Alternatives to meat have dwindled. Back when I became a vegetarian, there were no meat substitutes like there are today. No veggie burgers. No flavored tofu or tempeh. You had to make your own vegetarian meals, being careful to find good sources of protein.
LifeSource used to have many varieties of tofu and tempeh. Now that section has dwindled considerably in size. I used to enjoy the teriyaki tempeh strips as an alternative to tofu, both of which are alternatives to meat. Now I'm pretty sure there is only unflavored tempeh at LifeSource.
And shockingly, today I went to get a package of "beefless ground beef" for the vegetarian tacos I'm about to make for dinner, but found that apparently LifeSource no longer carries this vegetarian staple. So I drove back to Trader Joe's, where I'd already shopped before going to LifeSource, in order to get some.
Other items are lacking. I suppose most people feel aggrieved when a store stops carrying a favorite item, wondering how the heck someone decided to discontinue this marvelous product. That feeling just has been happening more frequently with me at LifeSource.
As noted above, meat alternatives are becoming less common, while meat items are becoming more common.
The bread section seems smaller now, with fewer whole wheat varieties that we much prefer, though I could be wrong about this. Not a big deal, but today I also saw that one of our favorite jams, Oregon Growers strawberry rhubarb, was no longer on the shelf, with another brand seemingly replacing it.
And rather strangely, when I tried to custom order a case of Loma Linda Little Links from LifeSource, rather than getting it via Amazon, at first I was told that they don't carry anything from Loma Linda because it doesn't meet their standards.
I don't know what the offending ingredient in Little Links is: corn oil? hydrolyzed soy protein?
Regardless, I can guarantee that Little Links are considerably healthier than lots of items sold by LifeSource. But while my custom order was taken, I never got it, so I had to resort to getting my Little Links via Amazon.
I'll end by noting that LifeSource Natural Foods still is a big favorite of ours.

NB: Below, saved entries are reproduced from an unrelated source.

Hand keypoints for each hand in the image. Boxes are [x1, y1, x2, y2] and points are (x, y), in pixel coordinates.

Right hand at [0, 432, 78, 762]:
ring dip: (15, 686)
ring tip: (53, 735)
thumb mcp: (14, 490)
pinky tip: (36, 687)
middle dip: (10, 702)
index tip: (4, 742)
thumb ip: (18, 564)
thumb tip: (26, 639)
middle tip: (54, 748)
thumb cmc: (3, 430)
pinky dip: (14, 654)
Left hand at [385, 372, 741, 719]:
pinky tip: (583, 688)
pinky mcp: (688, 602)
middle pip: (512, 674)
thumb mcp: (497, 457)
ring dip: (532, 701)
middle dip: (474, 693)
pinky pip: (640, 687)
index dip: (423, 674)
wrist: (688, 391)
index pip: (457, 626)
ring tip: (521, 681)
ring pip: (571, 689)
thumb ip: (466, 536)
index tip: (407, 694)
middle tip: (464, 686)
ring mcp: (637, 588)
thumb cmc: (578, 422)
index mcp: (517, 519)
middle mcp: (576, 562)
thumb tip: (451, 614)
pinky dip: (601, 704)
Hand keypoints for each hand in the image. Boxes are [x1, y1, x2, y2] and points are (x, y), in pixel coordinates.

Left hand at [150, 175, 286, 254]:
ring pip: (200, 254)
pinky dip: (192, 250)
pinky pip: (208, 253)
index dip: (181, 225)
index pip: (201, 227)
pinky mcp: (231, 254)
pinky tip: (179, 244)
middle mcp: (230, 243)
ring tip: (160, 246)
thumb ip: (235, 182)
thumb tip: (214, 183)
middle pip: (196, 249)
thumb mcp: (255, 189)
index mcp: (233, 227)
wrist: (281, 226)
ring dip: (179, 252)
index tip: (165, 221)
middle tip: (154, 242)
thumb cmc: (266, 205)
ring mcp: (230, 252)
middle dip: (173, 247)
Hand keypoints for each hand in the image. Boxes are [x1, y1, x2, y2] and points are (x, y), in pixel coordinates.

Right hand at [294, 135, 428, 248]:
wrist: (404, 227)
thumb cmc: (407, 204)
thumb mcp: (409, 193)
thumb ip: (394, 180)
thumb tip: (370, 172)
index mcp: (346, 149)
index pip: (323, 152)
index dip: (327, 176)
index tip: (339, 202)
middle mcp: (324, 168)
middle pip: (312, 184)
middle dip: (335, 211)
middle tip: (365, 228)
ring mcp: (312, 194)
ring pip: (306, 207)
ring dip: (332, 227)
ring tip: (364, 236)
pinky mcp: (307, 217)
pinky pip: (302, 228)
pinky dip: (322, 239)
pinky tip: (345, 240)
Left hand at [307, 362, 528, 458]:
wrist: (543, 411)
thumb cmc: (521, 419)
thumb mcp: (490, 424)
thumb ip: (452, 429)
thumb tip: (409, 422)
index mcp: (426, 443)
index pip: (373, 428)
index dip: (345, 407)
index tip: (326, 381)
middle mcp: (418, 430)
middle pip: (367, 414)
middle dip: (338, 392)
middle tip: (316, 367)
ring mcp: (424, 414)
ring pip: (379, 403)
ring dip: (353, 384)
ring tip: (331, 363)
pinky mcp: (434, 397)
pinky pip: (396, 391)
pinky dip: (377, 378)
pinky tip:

It's a very pleasant place to shop, with friendly employees and a great selection of items.
Not as cheap as Fred Meyer and other stores that carry organic items (LifeSource's prices for organic raspberries are much higher than Fred Meyer, for example), but my wife and I are happy to pay a bit more to support Salem's premier locally owned natural food store.
And we appreciate the 10% senior discount.
We just wish LifeSource would tilt a bit back in the direction of "health." It's hard for me to believe that I'm the only LifeSource customer longing for tofu and brown rice to return regularly to the deli/takeout section. Doesn't have to be there all the time, of course.
But once in a while would be nice. (Note: my wife just told me that she bought tofu from the Deli section at lunchtime recently. I usually go to the store in the evening, and I don't recall seeing tofu available in the Deli for many months, if not years.)